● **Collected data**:
++++

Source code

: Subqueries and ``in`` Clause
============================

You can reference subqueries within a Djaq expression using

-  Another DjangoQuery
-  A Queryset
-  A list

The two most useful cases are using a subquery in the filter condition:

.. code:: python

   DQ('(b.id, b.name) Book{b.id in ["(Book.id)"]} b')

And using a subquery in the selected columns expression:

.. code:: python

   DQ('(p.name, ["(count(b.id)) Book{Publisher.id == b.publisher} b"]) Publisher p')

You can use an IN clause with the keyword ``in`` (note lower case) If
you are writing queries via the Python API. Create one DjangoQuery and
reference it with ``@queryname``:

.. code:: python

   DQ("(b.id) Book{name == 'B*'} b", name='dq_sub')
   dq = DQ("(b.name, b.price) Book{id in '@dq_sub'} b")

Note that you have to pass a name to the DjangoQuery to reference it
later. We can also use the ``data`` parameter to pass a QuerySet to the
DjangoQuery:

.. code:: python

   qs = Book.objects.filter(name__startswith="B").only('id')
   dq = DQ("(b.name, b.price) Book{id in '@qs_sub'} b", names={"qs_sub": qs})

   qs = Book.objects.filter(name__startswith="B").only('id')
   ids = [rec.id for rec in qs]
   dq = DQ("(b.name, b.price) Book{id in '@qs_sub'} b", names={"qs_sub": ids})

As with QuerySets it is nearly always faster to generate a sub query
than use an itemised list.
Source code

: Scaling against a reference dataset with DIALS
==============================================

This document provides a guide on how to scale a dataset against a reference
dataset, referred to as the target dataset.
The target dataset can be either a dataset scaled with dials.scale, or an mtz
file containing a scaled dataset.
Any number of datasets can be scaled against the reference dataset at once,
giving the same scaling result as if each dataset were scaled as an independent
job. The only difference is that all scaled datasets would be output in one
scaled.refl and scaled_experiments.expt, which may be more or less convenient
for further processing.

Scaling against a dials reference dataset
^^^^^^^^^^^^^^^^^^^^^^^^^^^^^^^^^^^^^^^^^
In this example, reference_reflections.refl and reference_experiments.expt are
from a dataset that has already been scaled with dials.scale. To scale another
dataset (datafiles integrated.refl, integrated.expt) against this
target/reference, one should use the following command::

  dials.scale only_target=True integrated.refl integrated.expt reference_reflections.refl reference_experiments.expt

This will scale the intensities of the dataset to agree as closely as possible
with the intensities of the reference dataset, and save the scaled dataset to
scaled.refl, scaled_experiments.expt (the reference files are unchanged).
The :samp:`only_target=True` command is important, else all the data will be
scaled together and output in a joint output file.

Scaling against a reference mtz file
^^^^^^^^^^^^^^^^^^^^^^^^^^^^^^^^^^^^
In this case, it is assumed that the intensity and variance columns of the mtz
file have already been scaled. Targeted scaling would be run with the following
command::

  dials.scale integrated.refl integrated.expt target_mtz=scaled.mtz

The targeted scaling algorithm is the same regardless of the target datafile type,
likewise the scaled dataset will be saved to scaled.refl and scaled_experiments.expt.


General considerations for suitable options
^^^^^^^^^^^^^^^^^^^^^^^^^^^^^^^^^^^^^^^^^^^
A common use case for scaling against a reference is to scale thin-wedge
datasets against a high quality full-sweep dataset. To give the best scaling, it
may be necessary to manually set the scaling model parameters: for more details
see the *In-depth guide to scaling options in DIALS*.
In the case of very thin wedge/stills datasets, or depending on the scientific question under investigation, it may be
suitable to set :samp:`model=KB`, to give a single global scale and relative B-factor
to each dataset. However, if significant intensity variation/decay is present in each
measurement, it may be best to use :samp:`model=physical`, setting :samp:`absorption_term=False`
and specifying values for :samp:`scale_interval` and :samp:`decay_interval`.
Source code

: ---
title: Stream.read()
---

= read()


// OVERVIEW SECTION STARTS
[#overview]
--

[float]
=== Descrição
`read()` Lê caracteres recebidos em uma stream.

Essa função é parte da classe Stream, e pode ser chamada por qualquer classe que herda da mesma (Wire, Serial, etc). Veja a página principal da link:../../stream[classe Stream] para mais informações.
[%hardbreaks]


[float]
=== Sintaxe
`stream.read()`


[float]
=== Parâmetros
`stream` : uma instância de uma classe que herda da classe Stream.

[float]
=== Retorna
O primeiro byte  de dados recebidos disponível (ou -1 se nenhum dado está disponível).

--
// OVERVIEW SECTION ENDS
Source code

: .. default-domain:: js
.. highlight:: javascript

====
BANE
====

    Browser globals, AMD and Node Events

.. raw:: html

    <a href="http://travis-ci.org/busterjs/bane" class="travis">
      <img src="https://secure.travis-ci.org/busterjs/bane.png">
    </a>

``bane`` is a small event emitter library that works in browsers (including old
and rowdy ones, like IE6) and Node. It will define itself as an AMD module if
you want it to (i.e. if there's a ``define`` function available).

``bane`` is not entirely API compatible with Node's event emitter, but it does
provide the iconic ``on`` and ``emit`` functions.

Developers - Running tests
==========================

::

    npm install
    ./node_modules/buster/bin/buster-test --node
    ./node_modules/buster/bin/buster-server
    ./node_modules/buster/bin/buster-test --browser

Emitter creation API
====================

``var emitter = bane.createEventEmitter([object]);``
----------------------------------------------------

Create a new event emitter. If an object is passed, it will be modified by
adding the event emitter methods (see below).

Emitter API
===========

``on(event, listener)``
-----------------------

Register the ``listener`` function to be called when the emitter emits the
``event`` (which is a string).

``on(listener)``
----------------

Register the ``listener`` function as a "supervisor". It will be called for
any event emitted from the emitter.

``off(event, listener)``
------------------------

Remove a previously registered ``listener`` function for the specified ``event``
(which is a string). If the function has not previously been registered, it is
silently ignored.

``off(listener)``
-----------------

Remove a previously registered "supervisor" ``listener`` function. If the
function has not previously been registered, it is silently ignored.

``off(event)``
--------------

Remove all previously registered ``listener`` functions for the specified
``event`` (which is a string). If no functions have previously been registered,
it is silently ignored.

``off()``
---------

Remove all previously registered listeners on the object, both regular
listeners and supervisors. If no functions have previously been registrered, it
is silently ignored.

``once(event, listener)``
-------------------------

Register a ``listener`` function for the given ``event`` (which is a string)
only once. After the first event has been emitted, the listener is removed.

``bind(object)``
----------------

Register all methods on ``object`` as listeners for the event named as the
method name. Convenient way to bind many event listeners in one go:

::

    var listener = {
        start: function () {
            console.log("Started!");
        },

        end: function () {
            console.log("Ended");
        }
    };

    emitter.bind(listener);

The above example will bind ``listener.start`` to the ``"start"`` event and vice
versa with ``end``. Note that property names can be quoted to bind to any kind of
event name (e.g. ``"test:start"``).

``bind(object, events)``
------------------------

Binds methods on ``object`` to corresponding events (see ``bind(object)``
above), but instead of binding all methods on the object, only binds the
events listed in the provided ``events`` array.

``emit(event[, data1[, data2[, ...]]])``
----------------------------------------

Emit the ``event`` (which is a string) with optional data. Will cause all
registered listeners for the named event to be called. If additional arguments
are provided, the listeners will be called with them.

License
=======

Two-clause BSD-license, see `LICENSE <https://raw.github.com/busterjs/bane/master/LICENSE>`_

++++

● **PROBLEM TO WORK ON**: Nothing in the records may change; write them out again in full.

● **PROBLEM SOLUTION**:
Source code

: Subqueries and ``in`` Clause
============================

You can reference subqueries within a Djaq expression using

-  Another DjangoQuery
-  A Queryset
-  A list

The two most useful cases are using a subquery in the filter condition:

.. code:: python

   DQ('(b.id, b.name) Book{b.id in ["(Book.id)"]} b')

And using a subquery in the selected columns expression:

.. code:: python

   DQ('(p.name, ["(count(b.id)) Book{Publisher.id == b.publisher} b"]) Publisher p')

You can use an IN clause with the keyword ``in`` (note lower case) If
you are writing queries via the Python API. Create one DjangoQuery and
reference it with ``@queryname``:

.. code:: python

   DQ("(b.id) Book{name == 'B*'} b", name='dq_sub')
   dq = DQ("(b.name, b.price) Book{id in '@dq_sub'} b")

Note that you have to pass a name to the DjangoQuery to reference it
later. We can also use the ``data`` parameter to pass a QuerySet to the
DjangoQuery:

.. code:: python

   qs = Book.objects.filter(name__startswith="B").only('id')
   dq = DQ("(b.name, b.price) Book{id in '@qs_sub'} b", names={"qs_sub": qs})

   qs = Book.objects.filter(name__startswith="B").only('id')
   ids = [rec.id for rec in qs]
   dq = DQ("(b.name, b.price) Book{id in '@qs_sub'} b", names={"qs_sub": ids})

As with QuerySets it is nearly always faster to generate a sub query
than use an itemised list.
Source code

: Scaling against a reference dataset with DIALS
==============================================

This document provides a guide on how to scale a dataset against a reference
dataset, referred to as the target dataset.
The target dataset can be either a dataset scaled with dials.scale, or an mtz
file containing a scaled dataset.
Any number of datasets can be scaled against the reference dataset at once,
giving the same scaling result as if each dataset were scaled as an independent
job. The only difference is that all scaled datasets would be output in one
scaled.refl and scaled_experiments.expt, which may be more or less convenient
for further processing.

Scaling against a dials reference dataset
^^^^^^^^^^^^^^^^^^^^^^^^^^^^^^^^^^^^^^^^^
In this example, reference_reflections.refl and reference_experiments.expt are
from a dataset that has already been scaled with dials.scale. To scale another
dataset (datafiles integrated.refl, integrated.expt) against this
target/reference, one should use the following command::

  dials.scale only_target=True integrated.refl integrated.expt reference_reflections.refl reference_experiments.expt

This will scale the intensities of the dataset to agree as closely as possible
with the intensities of the reference dataset, and save the scaled dataset to
scaled.refl, scaled_experiments.expt (the reference files are unchanged).
The :samp:`only_target=True` command is important, else all the data will be
scaled together and output in a joint output file.

Scaling against a reference mtz file
^^^^^^^^^^^^^^^^^^^^^^^^^^^^^^^^^^^^
In this case, it is assumed that the intensity and variance columns of the mtz
file have already been scaled. Targeted scaling would be run with the following
command::

  dials.scale integrated.refl integrated.expt target_mtz=scaled.mtz

The targeted scaling algorithm is the same regardless of the target datafile type,
likewise the scaled dataset will be saved to scaled.refl and scaled_experiments.expt.


General considerations for suitable options
^^^^^^^^^^^^^^^^^^^^^^^^^^^^^^^^^^^^^^^^^^^
A common use case for scaling against a reference is to scale thin-wedge
datasets against a high quality full-sweep dataset. To give the best scaling, it
may be necessary to manually set the scaling model parameters: for more details
see the *In-depth guide to scaling options in DIALS*.
In the case of very thin wedge/stills datasets, or depending on the scientific question under investigation, it may be
suitable to set :samp:`model=KB`, to give a single global scale and relative B-factor
to each dataset. However, if significant intensity variation/decay is present in each
measurement, it may be best to use :samp:`model=physical`, setting :samp:`absorption_term=False`
and specifying values for :samp:`scale_interval` and :samp:`decay_interval`.
Source code

: ---
title: Stream.read()
---

= read()


// OVERVIEW SECTION STARTS
[#overview]
--

[float]
=== Descrição
`read()` Lê caracteres recebidos em uma stream.

Essa função é parte da classe Stream, e pode ser chamada por qualquer classe que herda da mesma (Wire, Serial, etc). Veja a página principal da link:../../stream[classe Stream] para mais informações.
[%hardbreaks]


[float]
=== Sintaxe
`stream.read()`


[float]
=== Parâmetros
`stream` : uma instância de uma classe que herda da classe Stream.

[float]
=== Retorna
O primeiro byte  de dados recebidos disponível (ou -1 se nenhum dado está disponível).

--
// OVERVIEW SECTION ENDS
Source code

: .. default-domain:: js
.. highlight:: javascript

====
BANE
====

    Browser globals, AMD and Node Events

.. raw:: html

    <a href="http://travis-ci.org/busterjs/bane" class="travis">
      <img src="https://secure.travis-ci.org/busterjs/bane.png">
    </a>

``bane`` is a small event emitter library that works in browsers (including old
and rowdy ones, like IE6) and Node. It will define itself as an AMD module if
you want it to (i.e. if there's a ``define`` function available).

``bane`` is not entirely API compatible with Node's event emitter, but it does
provide the iconic ``on`` and ``emit`` functions.

Developers - Running tests
==========================

::

    npm install
    ./node_modules/buster/bin/buster-test --node
    ./node_modules/buster/bin/buster-server
    ./node_modules/buster/bin/buster-test --browser

Emitter creation API
====================

``var emitter = bane.createEventEmitter([object]);``
----------------------------------------------------

Create a new event emitter. If an object is passed, it will be modified by
adding the event emitter methods (see below).

Emitter API
===========

``on(event, listener)``
-----------------------

Register the ``listener`` function to be called when the emitter emits the
``event`` (which is a string).

``on(listener)``
----------------

Register the ``listener`` function as a "supervisor". It will be called for
any event emitted from the emitter.

``off(event, listener)``
------------------------

Remove a previously registered ``listener`` function for the specified ``event``
(which is a string). If the function has not previously been registered, it is
silently ignored.

``off(listener)``
-----------------

Remove a previously registered "supervisor" ``listener`` function. If the
function has not previously been registered, it is silently ignored.

``off(event)``
--------------

Remove all previously registered ``listener`` functions for the specified
``event`` (which is a string). If no functions have previously been registered,
it is silently ignored.

``off()``
---------

Remove all previously registered listeners on the object, both regular
listeners and supervisors. If no functions have previously been registrered, it
is silently ignored.

``once(event, listener)``
-------------------------

Register a ``listener`` function for the given ``event`` (which is a string)
only once. After the first event has been emitted, the listener is removed.

``bind(object)``
----------------

Register all methods on ``object`` as listeners for the event named as the
method name. Convenient way to bind many event listeners in one go:

::

    var listener = {
        start: function () {
            console.log("Started!");
        },

        end: function () {
            console.log("Ended");
        }
    };

    emitter.bind(listener);

The above example will bind ``listener.start`` to the ``"start"`` event and vice
versa with ``end``. Note that property names can be quoted to bind to any kind of
event name (e.g. ``"test:start"``).

``bind(object, events)``
------------------------

Binds methods on ``object`` to corresponding events (see ``bind(object)``
above), but instead of binding all methods on the object, only binds the
events listed in the provided ``events`` array.

``emit(event[, data1[, data2[, ...]]])``
----------------------------------------

Emit the ``event`` (which is a string) with optional data. Will cause all
registered listeners for the named event to be called. If additional arguments
are provided, the listeners will be called with them.

License
=======

Two-clause BSD-license, see `LICENSE <https://raw.github.com/busterjs/bane/master/LICENSE>`_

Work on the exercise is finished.